Karzai and Rumsfeld "will jointly announce that the United States, in coordination with the Transitional Islamic State of Afghanistan and our coalition partners, is ready to advance to a new phase and transition from combat operations to stability operations in Afghanistan," the statement said. "A key component of this phase is the deployment of Provincial Reconstruction Teams throughout the country in key urban areas."

As many as eight such teams, comprising U.S. and allied military and civilian authorities, are to be established in cities across Afghanistan to improve living conditions for Afghans and show that Karzai's central government is extending its authority and assistance to outlying provinces. Three teams already have begun operations in Kunduz, Bamian and Gardez.

"We believe the cooperation we're engaged in with President Karzai and his government, with respect to the Provincial Reconstruction Teams, is the kind of thing that will demonstrate to the people of Afghanistan that supporting the central government is a good thing, it benefits them, and that that is the path of the future," Rumsfeld told reporters traveling with him to Afghanistan and the Persian Gulf.

Despite the plan to formally declare combat operations over, U.S. troops in Afghanistan are continuing to battle gunmen believed to be remnants of the Taliban and al Qaeda. "They'd like to take back Afghanistan and turn it back into a terrorist training camp and a place to launch attacks against people across the globe, and we intended to see that that doesn't happen," Rumsfeld said.

Military spokesmen at Bagram air base, the U.S. military headquarters near Kabul, announced today that a second American soldier had died from wounds suffered in a firefight in eastern Afghanistan. Thirty U.S. and allied soldiers have died in combat since the war in Afghanistan began in October 2001, and 11,500 soldiers from 23 nations remain in the country.

After his talks with Karzai and meetings with U.S. commanders and troops in Afghanistan, Rumsfeld plans to continue on to the Persian Gulf region for consultations with regional allies and Gen. Tommy R. Franks, commander of military operations in both Afghanistan and Iraq. Pentagon ground rules for the trip required that Rumsfeld's exact itinerary be left vague for security reasons, but Franks and Air Force Gen. Richard B. Myers, chairman of the Joint Chiefs of Staff, both have said in recent days that they expected Rumsfeld to visit Iraq.

Rumsfeld bristled when asked whether his trip amounted to a victory tour.

"It isn't," he said. "We've got a lot of hard work left. People are still being shot at, in some cases killed and wounded. The task before us in Iraq is clearly one that's going to take a lot of attention, a lot of focus and a lot of effort over a period of time."

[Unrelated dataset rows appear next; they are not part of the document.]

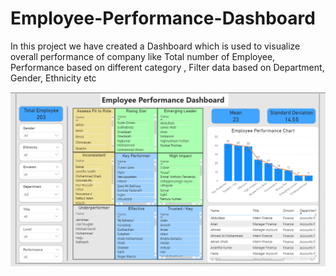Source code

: # Employee-Performance-Dashboard
In this project we have created a Dashboard which is used to visualize overall performance of company like Total number of Employee, Performance based on different category , Filter data based on Department, Gender, Ethnicity etc
 
![Screenshot](Image/01.png)
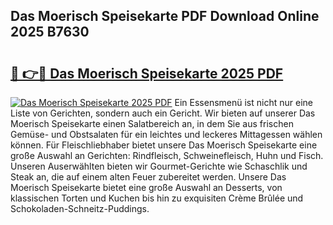 ## Das Moerisch Speisekarte PDF Download Online 2025 B7630

# <h2><a href="http://gcao69.nevu.top/?p=Das+Moerisch+Speisekarte">🔗 👉🔴 Das Moerisch Speisekarte 2025 PDF</a></h2>

[![Das Moerisch Speisekarte 2025 PDF](https://i.imgur.com/dBaPXMq.png)](http://gcao69.nevu.top/?p=Das+Moerisch+Speisekarte)
Ein Essensmenü ist nicht nur eine Liste von Gerichten, sondern auch ein Gericht. Wir bieten auf unserer Das Moerisch Speisekarte einen Salatbereich an, in dem Sie aus frischen Gemüse- und Obstsalaten für ein leichtes und leckeres Mittagessen wählen können. Für Fleischliebhaber bietet unsere Das Moerisch Speisekarte eine große Auswahl an Gerichten: Rindfleisch, Schweinefleisch, Huhn und Fisch. Unseren Auserwählten bieten wir Gourmet-Gerichte wie Schaschlik und Steak an, die auf einem alten Feuer zubereitet werden. Unsere Das Moerisch Speisekarte bietet eine große Auswahl an Desserts, von klassischen Torten und Kuchen bis hin zu exquisiten Crème Brûlée und Schokoladen-Schneitz-Puddings.
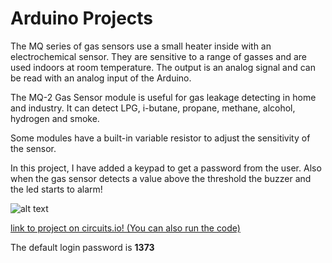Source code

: # Arduino Projects
The MQ series of gas sensors use a small heater inside with an electrochemical sensor. They are sensitive to a range of gasses and are used indoors at room temperature. The output is an analog signal and can be read with an analog input of the Arduino.

The MQ-2 Gas Sensor module is useful for gas leakage detecting in home and industry. It can detect LPG, i-butane, propane, methane, alcohol, hydrogen and smoke.

Some modules have a built-in variable resistor to adjust the sensitivity of the sensor.

In this project, I have added a keypad to get a password from the user.
Also when the gas sensor detects a value above the threshold the buzzer and the led starts to alarm!

![alt text](https://armansh.000webhostapp.com/wp-content/uploads/2017/05/GasSensor.png "Logo Title Text 1")

[link to project on circuits.io! (You can also run the code) ](https://circuits.io/circuits/4967518-gas-sensor-with-login-password/embed#breadboard)

The default login password is **1373**
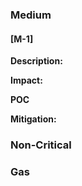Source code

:### Medium

#### [M-1]

**Description:**

**Impact:**

**POC**

**Mitigation:**

### Non-Critical

### Gas
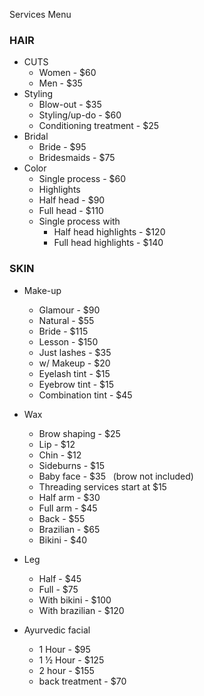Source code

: Services Menu
### HAIR
- CUTS
	- Women - $60
	- Men - $35
- Styling
	- Blow-out - $35
	- Styling/up-do - $60
	- Conditioning treatment - $25
- Bridal
	- Bride - $95
	- Bridesmaids - $75
- Color
	- Single process - $60
	- Highlights
	- Half head - $90
	- Full head - $110
	- Single process with
		- Half head highlights - $120
		- Full head highlights - $140

### SKIN
- Make-up
	- Glamour - $90
	- Natural - $55
	- Bride - $115
	- Lesson - $150
	- Just lashes - $35
	- w/ Makeup - $20
	- Eyelash tint - $15
	- Eyebrow tint - $15
	- Combination tint - $45
    
- Wax
	- Brow shaping - $25
	- Lip - $12
	- Chin - $12
	- Sideburns - $15
	- Baby face - $35  	(brow not included)
	- Threading services start at $15
	- Half arm - $30
	- Full arm - $45
	- Back - $55
	- Brazilian - $65
	- Bikini - $40

- Leg
	- Half - $45
	- Full - $75
	- With bikini - $100
	- With brazilian - $120
    
- Ayurvedic facial
	- 1 Hour - $95
	- 1 ½ Hour - $125
	- 2 hour - $155
	- back treatment - $70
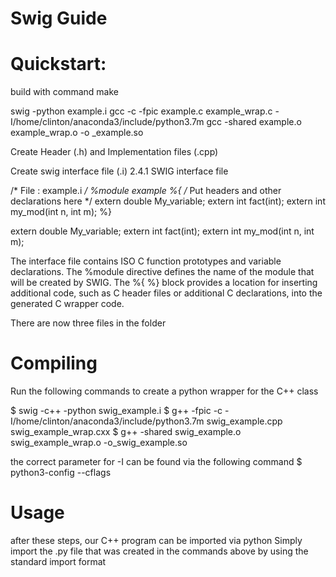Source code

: # Swig Guide

# Quickstart:
build with command make

swig -python example.i
gcc -c -fpic example.c example_wrap.c -I/home/clinton/anaconda3/include/python3.7m
gcc -shared example.o example_wrap.o -o _example.so

Create Header (.h) and Implementation files (.cpp)

Create swig interface file (.i)
2.4.1 SWIG interface file

/* File : example.i */
%module example
%{
/* Put headers and other declarations here */
extern double My_variable;
extern int    fact(int);
extern int    my_mod(int n, int m);
%}

extern double My_variable;
extern int    fact(int);
extern int    my_mod(int n, int m);

The interface file contains ISO C function prototypes and variable declarations. The %module directive defines the name of the module that will be created by SWIG. The %{ %} block provides a location for inserting additional code, such as C header files or additional C declarations, into the generated C wrapper code.

There are now three files in the folder
# Compiling
Run the following commands to create a python wrapper for the C++ class


$ swig -c++ -python swig_example.i
$ g++ -fpic -c -I/home/clinton/anaconda3/include/python3.7m swig_example.cpp swig_example_wrap.cxx
$ g++ -shared swig_example.o swig_example_wrap.o -o_swig_example.so

the correct parameter for -I can be found via the following command
$ python3-config --cflags

# Usage
after these steps, our C++ program can be imported via python
Simply import the .py file that was created in the commands above by using the standard import format
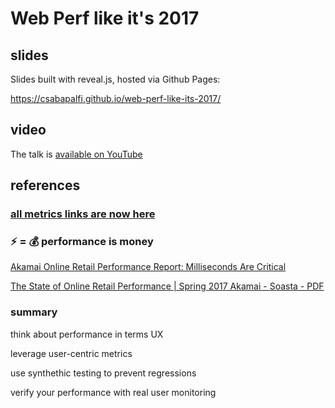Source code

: # Web Perf like it's 2017

## slides

Slides built with reveal.js, hosted via Github Pages:

https://csabapalfi.github.io/web-perf-like-its-2017/

## video

The talk is [available on YouTube](https://www.youtube.com/watch?v=7ufRZ8ABagw)

## references

### [all metrics links are now here](https://github.com/csabapalfi/awesome-web-performance-metrics)

### ⚡ = 💰 performance is money

[Akamai Online Retail Performance Report: Milliseconds Are Critical](https://www.akamai.com/uk/en/about/news/press/2017-press/akamai-releases-spring-2017-state-of-online-retail-performance-report.jsp)

[The State of Online Retail Performance | Spring 2017 Akamai - Soasta - PDF](https://www.soasta.com/wp-content/uploads/2017/04/State-of-Online-Retail-Performance-Spring-2017.pdf)

### summary

think about performance in terms UX

leverage user-centric metrics

use synthethic testing to prevent regressions

verify your performance with real user monitoring
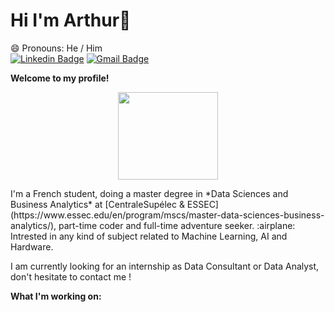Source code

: # Hi I'm Arthur👋
😄 Pronouns: He / Him   
[![Linkedin Badge](https://img.shields.io/badge/-jlim-blue?style=flat&logo=Linkedin&logoColor=white&link=https://www.linkedin.com/in/coll/)](https://www.linkedin.com/in/arthur-coll-16263114b/)
[![Gmail Badge](https://img.shields.io/badge/-jessicalim813-c14438?style=flat&logo=Gmail&logoColor=white&link=mailto:arthur.coll@gmail.com)](mailto:arthur.coll@essec.edu)

**Welcome to my profile!**   
<p align="center">
<img src="https://media.giphy.com/media/ASd0Ukj0y3qMM/giphy.gif" width="160" height="140" /> 
</p>
I'm a French student, doing a master degree in *Data Sciences and Business Analytics* at [CentraleSupélec & ESSEC](https://www.essec.edu/en/program/mscs/master-data-sciences-business-analytics/), part-time coder and full-time adventure seeker. :airplane:
Intrested in any kind of subject related to Machine Learning, AI and Hardware.


I am currently looking for an internship as Data Consultant or Data Analyst, don't hesitate to contact me !

**What I'm working on:**



  
<!--
**arthur-coll/arthur-coll** is a ✨ _special_ ✨ repository because its `README.md` (this file) appears on your GitHub profile.

Here are some ideas to get you started:

- 🔭 I’m currently working on ...
- 🌱 I’m currently learning ...
- 👯 I’m looking to collaborate on ...
- 🤔 I’m looking for help with ...
- 💬 Ask me about ...
- 📫 How to reach me: ...
- 😄 Pronouns: ...
- ⚡ Fun fact: ...
-->
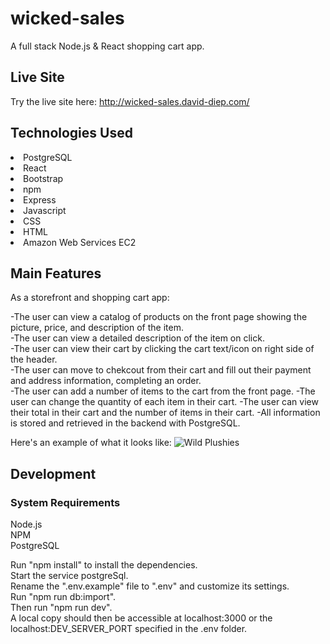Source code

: # wicked-sales
 A full stack Node.js &amp; React shopping cart app.

 ## Live Site
 Try the live site here: http://wicked-sales.david-diep.com/
 
 ## Technologies Used
 <li>PostgreSQL</li>
 <li>React</li>
 <li>Bootstrap</li>
 <li>npm</li>
 <li>Express</li>
 <li>Javascript</li>
 <li>CSS</li>
 <li>HTML</li>
 <li>Amazon Web Services EC2</li>
 
 ## Main Features
 As a storefront and shopping cart app:  
 
  -The user can view a catalog of products on the front page showing the picture, price, and description of the item.  
  -The user can view a detailed description of the item on click.  
  -The user can view their cart by clicking the cart text/icon on right side of the header.  
  -The user can move to chekcout from their cart and fill out their payment and address information, completing an order.  
  -The user can add a number of items to the cart from the front page.
  -The user can change the quantity of each item in their cart.
  -The user can view their total in their cart and the number of items in their cart.
  -All information is stored and retrieved in the backend with PostgreSQL.  
  
  Here's an example of what it looks like: ![Wild Plushies](https://i.imgur.com/nrZcW0R.png "Wild Plushies") 
 
## Development  
### System Requirements  
 Node.js  
 NPM  
 PostgreSQL
 
 Run "npm install" to install the dependencies.   
 Start the service postgreSql.    
 Rename the ".env.example" file to ".env" and customize its settings.   
 Run "npm run db:import".   
 Then run "npm run dev".   
 A local copy should then be accessible at localhost:3000 or the localhost:DEV_SERVER_PORT specified in the .env folder.  

 
  
 
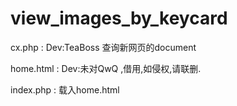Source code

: # view_images_by_keycard

cx.php : Dev:TeaBoss  查询新网页的document


home.html : Dev:未对QwQ  ,借用,如侵权,请联删.


index.php : 载入home.html
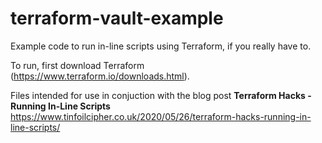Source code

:# terraform-vault-example

Example code to run in-line scripts using Terraform, if you really have to.

To run, first download Terraform (https://www.terraform.io/downloads.html).


Files intended for use in conjuction with the blog post **Terraform Hacks - Running In-Line Scripts** https://www.tinfoilcipher.co.uk/2020/05/26/terraform-hacks-running-in-line-scripts/
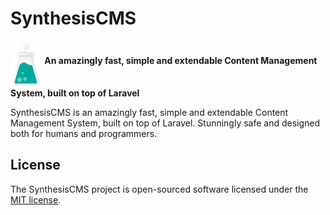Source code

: # SynthesisCMS

<p>
  <img align="middle" width="10%" src="https://github.com/artus9033/SynthesisCMS/raw/master/resources/assets/logos/dist/synthesiscms-icon.svg?sanitize=true">
  <strong>An amazingly fast, simple and extendable Content Management System, built on top of Laravel</strong>
</p>

SynthesisCMS is an amazingly fast, simple and extendable Content Management System, built on top of Laravel.
Stunningly safe and designed both for humans and programmers.

## License

The SynthesisCMS project is open-sourced software licensed under the [MIT license](http://opensource.org/licenses/MIT).
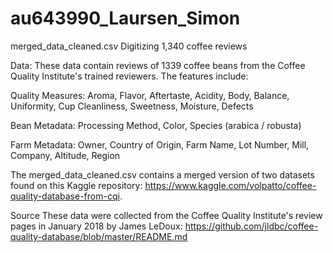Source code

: # au643990_Laursen_Simon
merged_data_cleaned.csv
Digitizing 1,340 coffee reviews

Data:
These data contain reviews of 1339 coffee beans from the Coffee Quality Institute's trained reviewers. The features include:

Quality Measures:
Aroma,
Flavor,
Aftertaste,
Acidity,
Body,
Balance,
Uniformity,
Cup Cleanliness,
Sweetness,
Moisture,
Defects

Bean Metadata:
Processing Method,
Color,
Species (arabica / robusta)

Farm Metadata:
Owner,
Country of Origin,
Farm Name,
Lot Number,
Mill,
Company,
Altitude,
Region

The merged_data_cleaned.csv contains a merged version of two datasets found on this Kaggle repository: https://www.kaggle.com/volpatto/coffee-quality-database-from-cqi.

Source
These data were collected from the Coffee Quality Institute's review pages in January 2018 by James LeDoux: https://github.com/jldbc/coffee-quality-database/blob/master/README.md
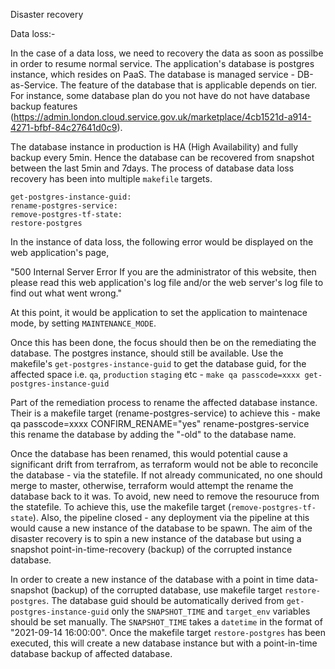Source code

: Disaster recovery

Data loss:-

In the case of a data loss, we need to recovery the data as soon as possilbe in order to resume normal service.
The application's database is postgres instance, which resides on PaaS. The database is managed service - DB-as-Service.
The feature of the database that is applicable depends on tier. For instance, some database plan do you not have do not
have database backup features (https://admin.london.cloud.service.gov.uk/marketplace/4cb1521d-a914-4271-bfbf-84c27641d0c9).

The database instance in production is HA (High Availability) and fully backup every 5min. Hence the database can be recovered
from snapshot between the last 5min and 7days. The process of database data loss recovery has been into multiple `makefile`
targets.

	get-postgres-instance-guid:
	rename-postgres-service:
	remove-postgres-tf-state:
	restore-postgres

In the instance of data loss, the following error would be displayed on the web application's page,

"500 Internal Server Error
If you are the administrator of this website, then please read
this web application's log file and/or the web server's log
file to find out what went wrong."

At this point, it would be application to set the application to maintenace mode, by setting `MAINTENANCE_MODE`.

Once this has been done, the focus should then be on the remediating the database. The postgres instance, should still be available.
Use the makefile's `get-postgres-instance-guid` to get the database guid, for the affected space i.e. `qa`, `production` `staging`
etc - `make qa passcode=xxxx get-postgres-instance-guid`

Part of the remediation process to rename the affected database instance. Their is a makefile target (rename-postgres-service)
to achieve this - make qa passcode=xxxx CONFIRM_RENAME="yes" rename-postgres-service this rename the database by adding the "-old"
to the database name.

Once the database has been renamed, this would potential cause a significant drift from terrafrom, as terraform would not be able to
reconcile the database - via the statefile. If not already communicated, no one should merge to master, otherwise, terraform would
attempt the rename the database back to it was. To avoid, new need to remove the resouruce from the statefile. To achieve this,
use the makefile target (`remove-postgres-tf-state`). Also, the pipeline closed - any deployment via the pipeline at this would
cause a new instance of the database to be spawn. The aim of the disaster recovery is to spin a new instance of the database but using
a snapshot point-in-time-recovery (backup) of the corrupted instance database.

In order to create a new instance of the database with a point in time data-snapshot (backup) of the corrupted database, use makefile target
`restore-postgres`. The database guid should be automatically derived from `get-postgres-instance-guid` only the `SNAPSHOT_TIME` and `target_env`
variables should be set manually. The `SNAPSHOT_TIME` takes a `datetime` in the format of "2021-09-14 16:00:00". Once the makefile target `restore-postgres`
has been executed, this will create a new database instance but with a point-in-time database backup of affected database.
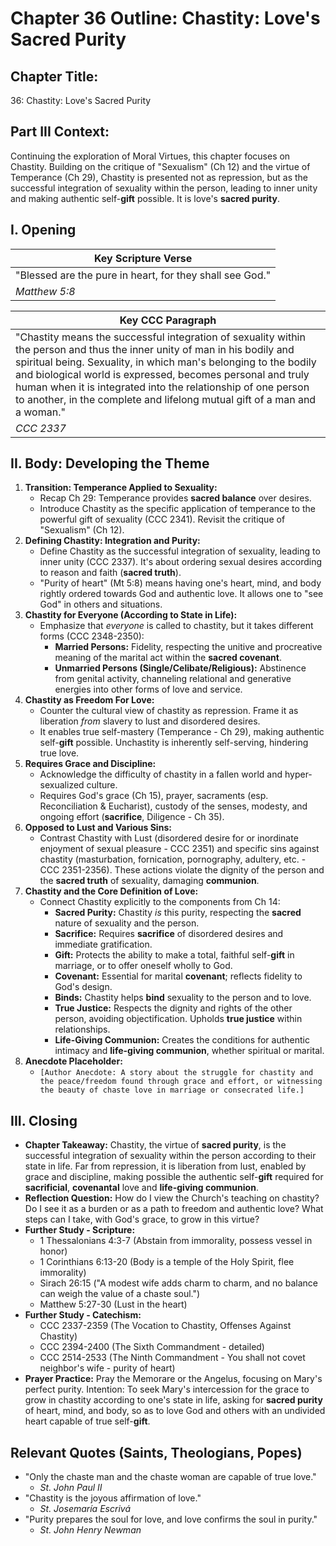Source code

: # Chapter 36 Outline: Chastity: Love's Sacred Purity

## Chapter Title:
36: Chastity: Love's Sacred Purity

## Part III Context:
Continuing the exploration of Moral Virtues, this chapter focuses on Chastity. Building on the critique of "Sexualism" (Ch 12) and the virtue of Temperance (Ch 29), Chastity is presented not as repression, but as the successful integration of sexuality within the person, leading to inner unity and making authentic self-**gift** possible. It is love's **sacred purity**.

## I. Opening

| Key Scripture Verse |
|---|
| "Blessed are the pure in heart, for they shall see God." |
| *Matthew 5:8* |

| Key CCC Paragraph |
|---|
| "Chastity means the successful integration of sexuality within the person and thus the inner unity of man in his bodily and spiritual being. Sexuality, in which man's belonging to the bodily and biological world is expressed, becomes personal and truly human when it is integrated into the relationship of one person to another, in the complete and lifelong mutual gift of a man and a woman." |
| *CCC 2337* |

## II. Body: Developing the Theme

1.  **Transition: Temperance Applied to Sexuality:**
    *   Recap Ch 29: Temperance provides **sacred balance** over desires.
    *   Introduce Chastity as the specific application of temperance to the powerful gift of sexuality (CCC 2341). Revisit the critique of "Sexualism" (Ch 12).
2.  **Defining Chastity: Integration and Purity:**
    *   Define Chastity as the successful integration of sexuality, leading to inner unity (CCC 2337). It's about ordering sexual desires according to reason and faith (**sacred truth**).
    *   "Purity of heart" (Mt 5:8) means having one's heart, mind, and body rightly ordered towards God and authentic love. It allows one to "see God" in others and situations.
3.  **Chastity for Everyone (According to State in Life):**
    *   Emphasize that *everyone* is called to chastity, but it takes different forms (CCC 2348-2350):
        *   **Married Persons:** Fidelity, respecting the unitive and procreative meaning of the marital act within the **sacred covenant**.
        *   **Unmarried Persons (Single/Celibate/Religious):** Abstinence from genital activity, channeling relational and generative energies into other forms of love and service.
4.  **Chastity as Freedom For Love:**
    *   Counter the cultural view of chastity as repression. Frame it as liberation *from* slavery to lust and disordered desires.
    *   It enables true self-mastery (Temperance - Ch 29), making authentic self-**gift** possible. Unchastity is inherently self-serving, hindering true love.
5.  **Requires Grace and Discipline:**
    *   Acknowledge the difficulty of chastity in a fallen world and hyper-sexualized culture.
    *   Requires God's grace (Ch 15), prayer, sacraments (esp. Reconciliation & Eucharist), custody of the senses, modesty, and ongoing effort (**sacrifice**, Diligence - Ch 35).
6.  **Opposed to Lust and Various Sins:**
    *   Contrast Chastity with Lust (disordered desire for or inordinate enjoyment of sexual pleasure - CCC 2351) and specific sins against chastity (masturbation, fornication, pornography, adultery, etc. - CCC 2351-2356). These actions violate the dignity of the person and the **sacred truth** of sexuality, damaging **communion**.
7.  **Chastity and the Core Definition of Love:**
    *   Connect Chastity explicitly to the components from Ch 14:
        *   **Sacred Purity:** Chastity *is* this purity, respecting the **sacred** nature of sexuality and the person.
        *   **Sacrifice:** Requires **sacrifice** of disordered desires and immediate gratification.
        *   **Gift:** Protects the ability to make a total, faithful self-**gift** in marriage, or to offer oneself wholly to God.
        *   **Covenant:** Essential for marital **covenant**; reflects fidelity to God's design.
        *   **Binds:** Chastity helps **bind** sexuality to the person and to love.
        *   **True Justice:** Respects the dignity and rights of the other person, avoiding objectification. Upholds **true justice** within relationships.
        *   **Life-Giving Communion:** Creates the conditions for authentic intimacy and **life-giving communion**, whether spiritual or marital.
8.  **Anecdote Placeholder:**
    *   `[Author Anecdote: A story about the struggle for chastity and the peace/freedom found through grace and effort, or witnessing the beauty of chaste love in marriage or consecrated life.]`

## III. Closing

*   **Chapter Takeaway:** Chastity, the virtue of **sacred purity**, is the successful integration of sexuality within the person according to their state in life. Far from repression, it is liberation from lust, enabled by grace and discipline, making possible the authentic self-**gift** required for **sacrificial**, **covenantal** love and **life-giving communion**.
*   **Reflection Question:** How do I view the Church's teaching on chastity? Do I see it as a burden or as a path to freedom and authentic love? What steps can I take, with God's grace, to grow in this virtue?
*   **Further Study - Scripture:**
    *   1 Thessalonians 4:3-7 (Abstain from immorality, possess vessel in honor)
    *   1 Corinthians 6:13-20 (Body is a temple of the Holy Spirit, flee immorality)
    *   Sirach 26:15 ("A modest wife adds charm to charm, and no balance can weigh the value of a chaste soul.")
    *   Matthew 5:27-30 (Lust in the heart)
*   **Further Study - Catechism:**
    *   CCC 2337-2359 (The Vocation to Chastity, Offenses Against Chastity)
    *   CCC 2394-2400 (The Sixth Commandment - detailed)
    *   CCC 2514-2533 (The Ninth Commandment - You shall not covet neighbor's wife - purity of heart)
*   **Prayer Practice:** Pray the Memorare or the Angelus, focusing on Mary's perfect purity. Intention: To seek Mary's intercession for the grace to grow in chastity according to one's state in life, asking for **sacred purity** of heart, mind, and body, so as to love God and others with an undivided heart capable of true self-**gift**.

## Relevant Quotes (Saints, Theologians, Popes)

*   "Only the chaste man and the chaste woman are capable of true love."
    *   *St. John Paul II*
*   "Chastity is the joyous affirmation of love."
    *   *St. Josemaría Escrivá*
*   "Purity prepares the soul for love, and love confirms the soul in purity."
    *   *St. John Henry Newman*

Rumsfeld said his trip was designed to thank troops for their heroics in Afghanistan and Iraq and to demonstrate to the people of both nations that the United States remained deeply committed to rebuilding their homelands and presiding over a transition from authoritarian rule to "something that's on the [path] towards a more democratic and representative system in each country."

Rumsfeld said he also wanted to discuss military basing arrangements with allies in the Persian Gulf region "as we look forward to the end at some point of major combat activity in Iraq." But he gave no indication that a declaration formally ending combat activities in Iraq and beginning stability operations was at hand.

Rumsfeld said the Bush administration's support for the Provincial Reconstruction Teams in Afghanistan is in addition to its efforts to train and equip a national army. The administration is also working with a 5,500-soldier International Security Assistance Force, which operates in the greater Kabul area.

While peacekeeping experts have long called for an expansion of the International Security Assistance Force throughout the country, Rumsfeld said that such expansion had been blocked by a lack of countries willing to commit troops. Long reluctant to use U.S. forces for a purely peacekeeping mission, Rumsfeld said more international peacekeepers in Afghanistan would probably be beneficial. But their presence would also run the risk, he said, that Afghans "can become dependent on them."